Plus there's a bunch of cool statistical analysis you can do in baseball that's not possible in other sports. Ever heard of sabermetricians?

Sunday, June 13, 2010 7:50:00 am  
Blogger Trebuchet said...

Turin: Hi there! Actually, I'm happy to think of baseball as a sport with the main aim of determining the best team in a group for a specific group of skills over a long period of time.

But I will also point out that different sports have different goals (ha) and different aesthetics. You could consider chess, where the point is the final state; or darts, where the point is to work out a win and then execute it.

As for cool statistical analysis, it depends on what you mean by cool — a lot of baseball statistics has to do with the large number of 'experimental trials' (i.e. games) and the infrastructure designed to capture that within a relatively static environment. Consider chess or bridge for an even more static environment, or freeform gymnastics for one that is much less so — or soccer.

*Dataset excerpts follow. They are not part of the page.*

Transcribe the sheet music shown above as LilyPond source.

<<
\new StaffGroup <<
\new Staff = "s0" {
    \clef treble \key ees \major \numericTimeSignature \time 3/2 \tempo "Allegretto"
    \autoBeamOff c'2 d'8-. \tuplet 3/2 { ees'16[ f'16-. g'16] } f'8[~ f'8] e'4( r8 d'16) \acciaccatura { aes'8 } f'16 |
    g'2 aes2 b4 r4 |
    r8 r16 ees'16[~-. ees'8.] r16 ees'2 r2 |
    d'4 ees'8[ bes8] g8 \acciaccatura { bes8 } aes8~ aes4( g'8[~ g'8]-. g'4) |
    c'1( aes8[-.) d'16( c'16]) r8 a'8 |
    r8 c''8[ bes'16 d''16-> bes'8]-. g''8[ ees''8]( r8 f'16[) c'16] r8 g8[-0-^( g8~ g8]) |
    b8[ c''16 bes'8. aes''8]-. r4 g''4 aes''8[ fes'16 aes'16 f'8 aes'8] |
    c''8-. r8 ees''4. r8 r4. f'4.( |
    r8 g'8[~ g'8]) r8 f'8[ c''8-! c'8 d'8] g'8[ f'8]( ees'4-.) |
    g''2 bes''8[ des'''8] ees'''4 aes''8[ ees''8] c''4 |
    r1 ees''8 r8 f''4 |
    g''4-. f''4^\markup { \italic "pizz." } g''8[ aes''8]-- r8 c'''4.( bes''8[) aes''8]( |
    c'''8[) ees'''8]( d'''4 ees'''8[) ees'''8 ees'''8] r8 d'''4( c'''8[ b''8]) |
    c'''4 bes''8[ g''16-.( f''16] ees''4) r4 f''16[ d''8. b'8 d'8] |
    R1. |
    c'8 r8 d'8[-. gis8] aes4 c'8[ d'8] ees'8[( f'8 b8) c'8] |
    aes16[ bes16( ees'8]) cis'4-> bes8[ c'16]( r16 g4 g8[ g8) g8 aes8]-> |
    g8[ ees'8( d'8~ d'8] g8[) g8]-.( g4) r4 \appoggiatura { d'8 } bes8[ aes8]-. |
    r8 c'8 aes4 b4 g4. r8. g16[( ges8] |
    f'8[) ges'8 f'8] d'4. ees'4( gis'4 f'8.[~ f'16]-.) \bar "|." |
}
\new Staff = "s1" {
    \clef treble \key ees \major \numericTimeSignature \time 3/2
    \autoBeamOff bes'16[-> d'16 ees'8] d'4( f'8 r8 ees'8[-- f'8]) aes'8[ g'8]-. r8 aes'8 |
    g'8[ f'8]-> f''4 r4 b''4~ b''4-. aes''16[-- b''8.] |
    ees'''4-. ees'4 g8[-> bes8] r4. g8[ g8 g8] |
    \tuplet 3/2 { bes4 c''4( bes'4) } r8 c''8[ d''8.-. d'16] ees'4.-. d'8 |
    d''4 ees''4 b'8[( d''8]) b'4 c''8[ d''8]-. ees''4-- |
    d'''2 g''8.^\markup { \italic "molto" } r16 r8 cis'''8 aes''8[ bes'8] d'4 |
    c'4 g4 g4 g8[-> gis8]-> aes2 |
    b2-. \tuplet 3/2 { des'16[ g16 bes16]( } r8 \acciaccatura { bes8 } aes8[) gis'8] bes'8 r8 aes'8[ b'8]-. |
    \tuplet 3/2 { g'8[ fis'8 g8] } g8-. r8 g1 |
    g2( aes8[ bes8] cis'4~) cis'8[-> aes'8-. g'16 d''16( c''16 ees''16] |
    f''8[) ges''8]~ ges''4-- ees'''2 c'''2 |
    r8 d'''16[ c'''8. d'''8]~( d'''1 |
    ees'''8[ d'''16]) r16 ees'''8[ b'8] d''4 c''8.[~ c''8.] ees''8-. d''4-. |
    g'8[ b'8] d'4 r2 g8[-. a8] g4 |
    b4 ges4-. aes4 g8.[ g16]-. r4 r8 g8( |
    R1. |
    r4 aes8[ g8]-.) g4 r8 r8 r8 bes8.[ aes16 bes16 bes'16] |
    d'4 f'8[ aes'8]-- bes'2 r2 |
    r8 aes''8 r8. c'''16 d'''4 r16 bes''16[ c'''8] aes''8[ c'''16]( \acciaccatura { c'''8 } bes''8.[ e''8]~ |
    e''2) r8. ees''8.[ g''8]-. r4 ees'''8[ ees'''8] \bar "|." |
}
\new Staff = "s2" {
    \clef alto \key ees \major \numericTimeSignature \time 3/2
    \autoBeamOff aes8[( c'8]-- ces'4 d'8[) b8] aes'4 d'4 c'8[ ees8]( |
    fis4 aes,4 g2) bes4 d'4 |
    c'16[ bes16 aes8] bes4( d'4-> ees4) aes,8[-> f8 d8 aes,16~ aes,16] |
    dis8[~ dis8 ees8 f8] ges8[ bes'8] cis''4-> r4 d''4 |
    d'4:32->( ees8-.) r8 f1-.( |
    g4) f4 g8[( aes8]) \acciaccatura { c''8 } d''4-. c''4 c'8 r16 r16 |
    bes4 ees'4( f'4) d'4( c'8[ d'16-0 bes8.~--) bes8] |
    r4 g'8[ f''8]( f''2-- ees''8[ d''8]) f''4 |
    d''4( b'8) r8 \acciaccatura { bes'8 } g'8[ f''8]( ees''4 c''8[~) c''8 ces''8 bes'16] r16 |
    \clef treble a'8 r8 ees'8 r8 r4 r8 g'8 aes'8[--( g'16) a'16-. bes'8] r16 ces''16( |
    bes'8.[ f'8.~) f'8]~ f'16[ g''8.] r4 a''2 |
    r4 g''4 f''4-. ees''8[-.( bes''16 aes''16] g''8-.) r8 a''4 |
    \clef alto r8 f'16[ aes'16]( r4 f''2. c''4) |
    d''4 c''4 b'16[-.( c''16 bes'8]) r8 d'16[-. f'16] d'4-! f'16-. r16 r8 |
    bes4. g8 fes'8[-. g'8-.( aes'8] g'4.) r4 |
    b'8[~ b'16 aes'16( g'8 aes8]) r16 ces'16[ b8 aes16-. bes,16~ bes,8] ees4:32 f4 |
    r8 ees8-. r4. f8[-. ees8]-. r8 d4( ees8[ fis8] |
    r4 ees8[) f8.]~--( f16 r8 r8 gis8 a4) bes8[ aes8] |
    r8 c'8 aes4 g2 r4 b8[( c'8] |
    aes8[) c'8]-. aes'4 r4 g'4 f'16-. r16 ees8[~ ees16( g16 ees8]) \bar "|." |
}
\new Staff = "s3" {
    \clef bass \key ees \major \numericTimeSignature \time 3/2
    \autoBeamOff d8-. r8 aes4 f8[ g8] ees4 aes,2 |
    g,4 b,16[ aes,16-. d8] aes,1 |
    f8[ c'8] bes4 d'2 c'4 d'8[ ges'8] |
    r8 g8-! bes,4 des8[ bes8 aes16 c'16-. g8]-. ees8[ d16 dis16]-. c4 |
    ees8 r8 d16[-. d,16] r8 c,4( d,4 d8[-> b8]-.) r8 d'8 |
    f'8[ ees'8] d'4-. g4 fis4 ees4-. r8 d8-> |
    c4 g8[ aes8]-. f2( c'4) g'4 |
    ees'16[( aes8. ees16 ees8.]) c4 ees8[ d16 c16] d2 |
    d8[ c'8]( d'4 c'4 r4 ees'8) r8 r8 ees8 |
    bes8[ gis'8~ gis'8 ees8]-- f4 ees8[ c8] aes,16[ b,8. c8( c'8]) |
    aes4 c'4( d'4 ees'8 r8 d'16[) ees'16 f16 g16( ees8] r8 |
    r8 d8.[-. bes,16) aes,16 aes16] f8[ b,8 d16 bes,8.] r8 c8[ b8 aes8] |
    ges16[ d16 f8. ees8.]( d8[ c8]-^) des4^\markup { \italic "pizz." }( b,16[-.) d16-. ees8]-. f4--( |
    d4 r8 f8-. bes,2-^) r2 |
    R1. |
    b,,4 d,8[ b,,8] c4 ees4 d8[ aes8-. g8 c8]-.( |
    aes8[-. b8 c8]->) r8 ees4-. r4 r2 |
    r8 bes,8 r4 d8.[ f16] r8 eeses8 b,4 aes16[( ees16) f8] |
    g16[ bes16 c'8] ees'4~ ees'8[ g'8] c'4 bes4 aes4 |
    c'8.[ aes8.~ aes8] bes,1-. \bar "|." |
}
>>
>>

Anyway, yes, good points. Baseball is a much better sport than basketball, I'd say. :D

Sunday, June 13, 2010 8:32:00 am  
Blogger sibrwd said...

Well then, what about shooting? You've got several hundred points in the qualifying stage (surely enough majestic digits, haha), and then the final stage where shots are scored to 1dp (so you can have really close finishes).

It totally beats me why more people don't follow it ):

Monday, June 14, 2010 3:37:00 am  
Blogger Trebuchet said...

sibrwd: well, it's all to do with the build-up; sometimes, the journey is indeed as important as the destination — we don't look only at the moment the ball enters the net, but at the way it was set up and scored... shooting is boring because each action is the same.

Monday, June 14, 2010 2:26:00 pm  
Blogger sibrwd said...

Oh well. I think it's still fairly epical that people can hit the target about fifty consecutive times though.

Sir, are you still holding on to your copies of Science? If you wish to get rid of them I will receive them with pleasure. (Although giant stacks of bio readings mean they'll be untouched for a while, sigh.)